Concerning other plausible risk factors, some of our pregnant women had a history of close contacts with cats (37%) but had no significant association with Toxoplasma infection. This finding is, however, contrary to a few of the previous studies reported, where having close contact with felines was shown as one of the vital factors in transmission of Toxoplasma infection [37, 38]. Studies have also shown that Toxoplasma infection can be transmitted by other animals to their owners [3941]. Toxoplasma cysts infected animals’ tissues for human consumption is a mode of disease transmission [4244]. Most of our pregnant women had consumed undercooked meat but there is no significant association with high Toxoplasma infection. This could be due to absence of contamination by Toxoplasma cysts in the consumed meat and needs to be further studied. Our finding is consistent with a previous study reported in this region [11], showing that drinking unclean water (pipe/tap/rain) had significant association with Toxoplasma seropositive pregnant women, indicating the water may be contaminated with Toxoplasma oocysts. However, high seropositive (32%) were also found in pregnant women who consumed boiled water but were not statistically significant.

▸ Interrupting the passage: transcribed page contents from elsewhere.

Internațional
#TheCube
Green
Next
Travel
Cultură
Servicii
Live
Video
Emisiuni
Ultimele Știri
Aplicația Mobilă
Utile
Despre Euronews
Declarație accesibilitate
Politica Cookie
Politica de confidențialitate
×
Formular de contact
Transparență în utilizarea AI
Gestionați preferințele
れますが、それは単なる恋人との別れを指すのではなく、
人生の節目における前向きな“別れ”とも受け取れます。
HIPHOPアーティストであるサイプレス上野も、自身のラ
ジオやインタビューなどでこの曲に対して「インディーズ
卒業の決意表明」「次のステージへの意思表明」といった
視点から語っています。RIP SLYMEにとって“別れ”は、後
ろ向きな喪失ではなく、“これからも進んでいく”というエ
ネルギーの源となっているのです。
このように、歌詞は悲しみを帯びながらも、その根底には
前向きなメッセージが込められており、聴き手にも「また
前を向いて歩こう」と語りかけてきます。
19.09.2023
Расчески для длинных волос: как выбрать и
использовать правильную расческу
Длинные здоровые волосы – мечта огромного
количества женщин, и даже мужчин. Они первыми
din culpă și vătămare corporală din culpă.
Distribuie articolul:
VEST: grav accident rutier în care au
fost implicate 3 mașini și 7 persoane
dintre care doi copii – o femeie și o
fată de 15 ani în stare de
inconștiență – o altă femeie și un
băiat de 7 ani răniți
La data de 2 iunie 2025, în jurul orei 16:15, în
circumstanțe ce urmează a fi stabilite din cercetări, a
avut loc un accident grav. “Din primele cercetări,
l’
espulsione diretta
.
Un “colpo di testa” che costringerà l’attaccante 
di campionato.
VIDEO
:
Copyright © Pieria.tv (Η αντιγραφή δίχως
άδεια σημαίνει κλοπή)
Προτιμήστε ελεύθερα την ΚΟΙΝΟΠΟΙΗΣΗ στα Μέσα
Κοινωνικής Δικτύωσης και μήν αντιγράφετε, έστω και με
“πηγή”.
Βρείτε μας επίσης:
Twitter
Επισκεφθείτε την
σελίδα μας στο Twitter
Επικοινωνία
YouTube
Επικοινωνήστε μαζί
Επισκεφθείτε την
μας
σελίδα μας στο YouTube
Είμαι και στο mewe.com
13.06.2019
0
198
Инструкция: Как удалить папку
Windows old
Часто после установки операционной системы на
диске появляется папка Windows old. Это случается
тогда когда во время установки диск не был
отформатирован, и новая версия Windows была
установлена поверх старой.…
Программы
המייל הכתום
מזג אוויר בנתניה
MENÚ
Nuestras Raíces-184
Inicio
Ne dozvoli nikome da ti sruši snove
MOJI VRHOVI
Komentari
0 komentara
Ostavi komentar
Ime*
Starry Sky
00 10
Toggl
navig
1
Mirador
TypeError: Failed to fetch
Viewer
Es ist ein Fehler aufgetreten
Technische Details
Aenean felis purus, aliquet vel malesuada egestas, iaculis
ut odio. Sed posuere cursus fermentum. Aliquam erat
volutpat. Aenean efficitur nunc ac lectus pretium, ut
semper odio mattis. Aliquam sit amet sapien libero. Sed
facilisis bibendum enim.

Based on the above results, this could be a good indicator of other confounding factors contributing to Toxoplasma infection and requires further studies.

Conclusion

Our findings showed high Toxoplasma infection rates in this group of pregnant women and showed significantly higher risk with age group, low socioeconomic status and drinking unclean water. The following guidelines should be implemented to eliminate Toxoplasma infection and eventually eradicate its disease burden; Firstly, a routine screening for toxoplasmosis among women in the reproductive age group and pregnant women, especially for those in their early pregnancy is strongly encouraged for monitoring and preventive purposes. Secondly, health education on toxoplasmosis (brochures were attached as Additional file 1) and its risk exposures is required to increase the awareness about this disease and to minimize the effects of this Toxoplasma infection in the general population and pregnant women in particular. Lastly, serological diagnosis through the detection of anti-Toxoplasma antibodies and IgG avidity measurement in pregnant women assist the dating of the infection and as well as determining the decision for course of treatment especially those in their early pregnancies.